When it comes to hiring emotionally intelligent people, unlike skills and work experience, a person’s ability to manage their feelings is hard to screen for.

So here are a few helpful questions to pose when interviewing, to help determine the capacity for emotional intelligence:

  • What skill or expertise do you feel like you’re still missing? Curiosity and the desire to learn are vital signs that a prospective employee wants to get better at something.
  • What has been your proudest professional moment?  A candidate with EI might regale you with a story about how their team completed a project against all the odds (or similar) awarding credit to everyone involved. They think in terms of other people, the team and the ‘we.’
  • Describe a time you had a positive impact on someone. Candidates with high EI will have a bank of answers to choose from, showing off their ability to see social cues and behavioural signs that someone might need help – and prove the ability and passion to actually do something about it.
  • Tell me about a workplace conflict you were involved in, either with your peers or someone else in the company. How did you manage that conflict, and were you able to resolve it? A great candidate will show understanding of why and how the issue occurred and how they resolved the situation fairly, sensitively and ensured that everyone involved was happy
  • Tell me about a day when everything went wrong. How did you handle it? Emotionally intelligent people know how to move on and examine a situation without bitterness or resentment clouding their judgment.
  • Describe a time when you had to adapt at work. EI people are good at understanding and empathising with others, they’re also usually very good at adapting their behaviours around different kinds of people to make them feel more comfortable/ happy.
  • Tell me about a hobby you like to do outside of work. Can you teach me about it? Emotionally intelligent people remain patient and calm when faced with a communication challenge. They can easily read social cues when their message isn't clearly getting across, and will deftly pivot their approach to meet the needs of their audience.
  • Can you tell me about a time you needed to ask for help on a project? Emotionally intelligent people will be transparent about their weak points, and will show a real drive to better themselves by collaborating and using all the resources available to them.

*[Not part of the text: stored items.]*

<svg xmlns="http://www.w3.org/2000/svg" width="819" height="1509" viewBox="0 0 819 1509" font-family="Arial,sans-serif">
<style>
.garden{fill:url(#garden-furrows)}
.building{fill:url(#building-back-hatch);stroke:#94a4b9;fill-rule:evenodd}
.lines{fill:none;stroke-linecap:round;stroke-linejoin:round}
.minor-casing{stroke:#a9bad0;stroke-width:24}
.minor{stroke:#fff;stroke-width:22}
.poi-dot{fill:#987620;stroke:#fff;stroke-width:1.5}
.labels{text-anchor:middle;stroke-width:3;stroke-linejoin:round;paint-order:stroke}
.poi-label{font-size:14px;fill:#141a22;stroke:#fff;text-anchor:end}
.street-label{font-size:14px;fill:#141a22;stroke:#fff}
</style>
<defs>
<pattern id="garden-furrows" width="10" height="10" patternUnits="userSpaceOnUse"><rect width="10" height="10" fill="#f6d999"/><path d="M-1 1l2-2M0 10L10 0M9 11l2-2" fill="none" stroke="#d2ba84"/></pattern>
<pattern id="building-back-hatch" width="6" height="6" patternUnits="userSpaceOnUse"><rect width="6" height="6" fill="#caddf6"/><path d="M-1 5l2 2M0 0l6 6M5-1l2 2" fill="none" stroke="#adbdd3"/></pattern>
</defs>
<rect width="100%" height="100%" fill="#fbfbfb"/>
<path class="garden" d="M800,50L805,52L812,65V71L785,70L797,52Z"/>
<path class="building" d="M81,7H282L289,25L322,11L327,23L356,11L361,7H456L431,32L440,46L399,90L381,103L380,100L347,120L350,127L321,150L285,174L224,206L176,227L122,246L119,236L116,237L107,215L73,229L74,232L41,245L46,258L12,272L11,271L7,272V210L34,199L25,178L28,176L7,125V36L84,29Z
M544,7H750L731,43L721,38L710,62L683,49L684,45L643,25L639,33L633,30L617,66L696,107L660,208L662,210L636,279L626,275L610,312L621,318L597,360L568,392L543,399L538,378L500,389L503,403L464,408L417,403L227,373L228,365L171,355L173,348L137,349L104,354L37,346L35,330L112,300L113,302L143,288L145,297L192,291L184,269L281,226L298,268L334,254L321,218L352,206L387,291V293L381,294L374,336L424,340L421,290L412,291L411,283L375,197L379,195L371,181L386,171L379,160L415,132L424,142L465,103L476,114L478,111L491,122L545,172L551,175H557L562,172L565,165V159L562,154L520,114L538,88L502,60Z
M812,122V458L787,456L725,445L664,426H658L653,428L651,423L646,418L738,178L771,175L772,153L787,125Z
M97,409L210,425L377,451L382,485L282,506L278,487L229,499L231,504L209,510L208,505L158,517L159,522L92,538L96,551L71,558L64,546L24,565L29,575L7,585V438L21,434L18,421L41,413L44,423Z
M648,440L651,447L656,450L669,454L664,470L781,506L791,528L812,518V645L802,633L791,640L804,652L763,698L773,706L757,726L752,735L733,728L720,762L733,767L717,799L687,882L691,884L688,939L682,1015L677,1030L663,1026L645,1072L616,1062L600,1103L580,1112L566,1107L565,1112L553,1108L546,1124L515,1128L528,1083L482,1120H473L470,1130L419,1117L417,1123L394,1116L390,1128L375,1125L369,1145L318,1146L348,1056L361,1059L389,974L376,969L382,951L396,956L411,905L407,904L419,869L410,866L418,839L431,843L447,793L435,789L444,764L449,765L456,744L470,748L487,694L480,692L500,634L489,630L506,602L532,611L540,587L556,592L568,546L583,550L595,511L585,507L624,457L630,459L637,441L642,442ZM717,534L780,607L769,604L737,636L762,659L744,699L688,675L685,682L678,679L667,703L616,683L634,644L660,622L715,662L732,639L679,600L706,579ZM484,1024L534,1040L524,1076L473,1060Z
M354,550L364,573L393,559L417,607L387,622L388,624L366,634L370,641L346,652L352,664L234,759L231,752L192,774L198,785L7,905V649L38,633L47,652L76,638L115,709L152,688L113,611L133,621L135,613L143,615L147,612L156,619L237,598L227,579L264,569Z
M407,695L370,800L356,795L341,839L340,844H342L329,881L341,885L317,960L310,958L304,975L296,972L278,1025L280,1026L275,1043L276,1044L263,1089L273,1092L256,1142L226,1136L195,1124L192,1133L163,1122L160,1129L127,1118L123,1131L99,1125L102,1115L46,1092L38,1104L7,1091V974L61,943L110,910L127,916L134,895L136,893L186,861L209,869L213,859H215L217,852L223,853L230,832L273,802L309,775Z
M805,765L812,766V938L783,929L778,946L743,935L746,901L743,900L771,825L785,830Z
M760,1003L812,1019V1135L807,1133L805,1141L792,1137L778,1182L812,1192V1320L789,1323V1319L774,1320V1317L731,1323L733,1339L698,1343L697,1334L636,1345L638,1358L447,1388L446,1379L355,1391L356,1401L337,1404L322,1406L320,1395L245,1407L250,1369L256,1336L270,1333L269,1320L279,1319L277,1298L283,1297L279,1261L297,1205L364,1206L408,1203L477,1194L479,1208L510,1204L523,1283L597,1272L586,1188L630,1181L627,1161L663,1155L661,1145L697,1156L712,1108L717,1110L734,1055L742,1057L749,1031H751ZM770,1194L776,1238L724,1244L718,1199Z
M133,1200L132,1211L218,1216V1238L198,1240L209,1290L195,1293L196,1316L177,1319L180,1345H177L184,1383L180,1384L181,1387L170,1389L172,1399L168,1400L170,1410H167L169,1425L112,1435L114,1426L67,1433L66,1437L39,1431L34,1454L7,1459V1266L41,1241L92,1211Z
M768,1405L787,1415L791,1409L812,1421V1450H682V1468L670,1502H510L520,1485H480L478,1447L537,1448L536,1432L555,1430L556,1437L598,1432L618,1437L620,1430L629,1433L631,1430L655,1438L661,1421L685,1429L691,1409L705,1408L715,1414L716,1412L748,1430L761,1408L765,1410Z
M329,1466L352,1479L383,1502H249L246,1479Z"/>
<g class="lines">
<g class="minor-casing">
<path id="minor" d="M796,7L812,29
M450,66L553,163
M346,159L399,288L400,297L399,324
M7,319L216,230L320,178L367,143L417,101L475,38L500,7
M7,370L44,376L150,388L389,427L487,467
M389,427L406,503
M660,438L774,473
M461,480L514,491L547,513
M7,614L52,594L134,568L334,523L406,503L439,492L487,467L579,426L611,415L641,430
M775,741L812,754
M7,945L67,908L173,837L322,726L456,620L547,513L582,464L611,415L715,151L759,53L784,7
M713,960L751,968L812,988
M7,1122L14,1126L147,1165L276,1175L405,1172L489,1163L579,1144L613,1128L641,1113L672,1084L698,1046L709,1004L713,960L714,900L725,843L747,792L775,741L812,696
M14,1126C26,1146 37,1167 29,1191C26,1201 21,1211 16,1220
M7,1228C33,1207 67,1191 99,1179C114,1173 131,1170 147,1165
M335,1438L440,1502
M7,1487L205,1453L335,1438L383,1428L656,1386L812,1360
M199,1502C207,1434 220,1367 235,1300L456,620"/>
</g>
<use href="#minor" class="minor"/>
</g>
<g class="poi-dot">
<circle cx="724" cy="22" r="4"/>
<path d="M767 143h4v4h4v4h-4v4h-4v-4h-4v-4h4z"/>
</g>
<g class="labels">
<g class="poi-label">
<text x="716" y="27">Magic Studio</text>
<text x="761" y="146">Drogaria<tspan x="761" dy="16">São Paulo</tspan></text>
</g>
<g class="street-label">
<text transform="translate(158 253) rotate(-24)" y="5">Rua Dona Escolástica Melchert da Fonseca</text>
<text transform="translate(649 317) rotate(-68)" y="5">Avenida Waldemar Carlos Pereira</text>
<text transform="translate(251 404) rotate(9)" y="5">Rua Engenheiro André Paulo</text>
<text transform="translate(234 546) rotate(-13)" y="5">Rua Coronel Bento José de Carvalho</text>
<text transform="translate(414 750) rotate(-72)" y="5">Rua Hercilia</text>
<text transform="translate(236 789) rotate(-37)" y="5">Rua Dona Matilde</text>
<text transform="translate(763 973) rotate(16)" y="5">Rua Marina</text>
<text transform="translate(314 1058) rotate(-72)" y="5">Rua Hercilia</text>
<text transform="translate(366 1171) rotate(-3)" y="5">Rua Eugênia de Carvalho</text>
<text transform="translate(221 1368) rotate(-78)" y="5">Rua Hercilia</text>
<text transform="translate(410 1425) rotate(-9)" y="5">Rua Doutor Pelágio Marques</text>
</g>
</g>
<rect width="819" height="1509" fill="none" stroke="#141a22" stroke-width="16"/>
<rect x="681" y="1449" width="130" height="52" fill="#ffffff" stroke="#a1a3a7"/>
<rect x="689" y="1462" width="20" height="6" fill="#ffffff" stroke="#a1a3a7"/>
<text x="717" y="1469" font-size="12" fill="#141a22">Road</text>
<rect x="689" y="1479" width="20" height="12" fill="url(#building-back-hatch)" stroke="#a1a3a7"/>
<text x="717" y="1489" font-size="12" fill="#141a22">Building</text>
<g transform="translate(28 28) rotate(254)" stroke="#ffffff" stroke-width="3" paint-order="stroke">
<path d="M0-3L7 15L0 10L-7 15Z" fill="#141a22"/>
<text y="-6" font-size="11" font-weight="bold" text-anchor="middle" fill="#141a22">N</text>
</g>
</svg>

These EI interview questions will give a deeper understanding of a candidate’s ability to:

  • be aware of their own and other people’s emotions
  • recognise and regulate their behaviour
  • and manage their emotions to adapt to different environments.

These qualities are an important decision factor in a successful hire, because employees with high emotional and social intelligence:

  • collaborate effectively with their teammates
  • embrace open communication
  • and adapt well to change

By adopting and embedding this approach to hiring and growing employees with EI, the upside over the long-term will ultimately result in better team members, better leaders, and better performance.